In 1959 Earl Long gave a two-hour tirade before a joint session of the state legislature in which he indiscriminately insulted his opponents in a rambling oration. Long lashed out against Willie Rainach—a North Louisiana segregationist legislator who had led a successful campaign to purge thousands of black voters from the rolls—and his supporters with graphic obscenities, shouting and pacing before stomping out of the session. This outburst led many observers to conclude that he had come undone. Joe Waggoner, a Rainach ally and future congressman from North Louisiana, remarked, “I’ve heard it said you were sick, but since I’ve been here this morning, I’ve been able to diagnose you as sick. If I’ve ever seen a man in my life with constipation of the brain and diarrhea of the mouth, you’re that man.”

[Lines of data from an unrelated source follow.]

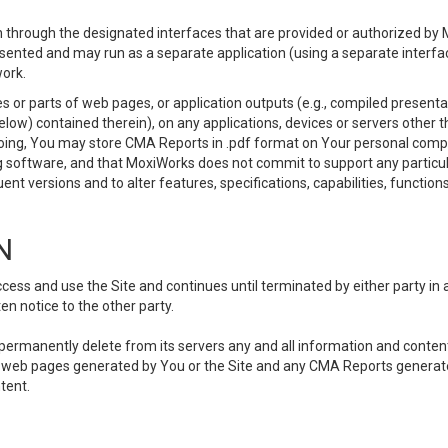
 through the designated interfaces that are provided or authorized by M
esented and may run as a separate application (using a separate interf
ork.
 or parts of web pages, or application outputs (e.g., compiled presentat
elow) contained therein), on any applications, devices or servers other
going, You may store CMA Reports in .pdf format on Your personal comp
 software, and that MoxiWorks does not commit to support any particu
nt versions and to alter features, specifications, capabilities, functions
N
ss and use the Site and continues until terminated by either party in 
n notice to the other party.
, permanently delete from its servers any and all information and conten
any web pages generated by You or the Site and any CMA Reports generat
tent.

Recognizing that he needed to make amends with the public for his nearly six straight months of erratic behavior, Long took the advice of friends and supporters and prepared a speech to deliver on May 26, 1959. Instead of apologizing, however, Long spent ninety minutes ranting and lashing out against his opponents. Spotting Rainach in the crowd, Long launched into the salacious details of the murder of Rainach’s uncle, killed by a black man who had caught him in bed with the man’s wife. In one of Long’s most famous remarks, he told the crowd, “After all this is over [Rainach will] probably go up there to Summerfield, get up on his front porch, take off his shoes, wash his feet, look at the moon, and get close to God.” Pointing and shouting at Rainach, he continued, “And when you do, you got to recognize that niggers is human beings!” When he concluded his tirade, Earl was rushed to the governor’s mansion and locked in a bedroom where he grew violent. At one point, he stood in the smashed bedroom window shouting, “Murder!”

Concerned about his mental health, Long’s family had him institutionalized in Texas before transferring him to the Louisiana State Hospital in Mandeville. With the assistance of his subordinates, however, Long won release from the asylum, firing the director in the process, and proceeded on an interstate buying spree trailed by national press agents. Many have speculated on the cause of Long’s apparent breakdown, with at least one biographer convinced the politician suffered from bipolar disorder. Others speculate that Long’s all-night escapades in New Orleans, including dalliances with dancer Blaze Starr, coupled with the regular ingestion of large amounts of alcohol and the powerful stimulants Dexedrine (according to interviews with his family and close associates) undermined Long’s perception of reality. Regardless of the cause, it was clear to many, including the national press, that Long needed an extended vacation.

Constitutionally unable to succeed himself, Long ran as lieutenant governor in 1959 on a ticket headed by James Noe. As in the past, however, Louisianans again turned away from the excesses of Longism. Although disheartened by the defeat, Long simply could not remain out of the political spotlight. In 1960 he successfully ran for a seat in the US House of Representatives to serve the Eighth Congressional District. On September 5, 1960, Long died before he could assume his new post, effectively ending a political era.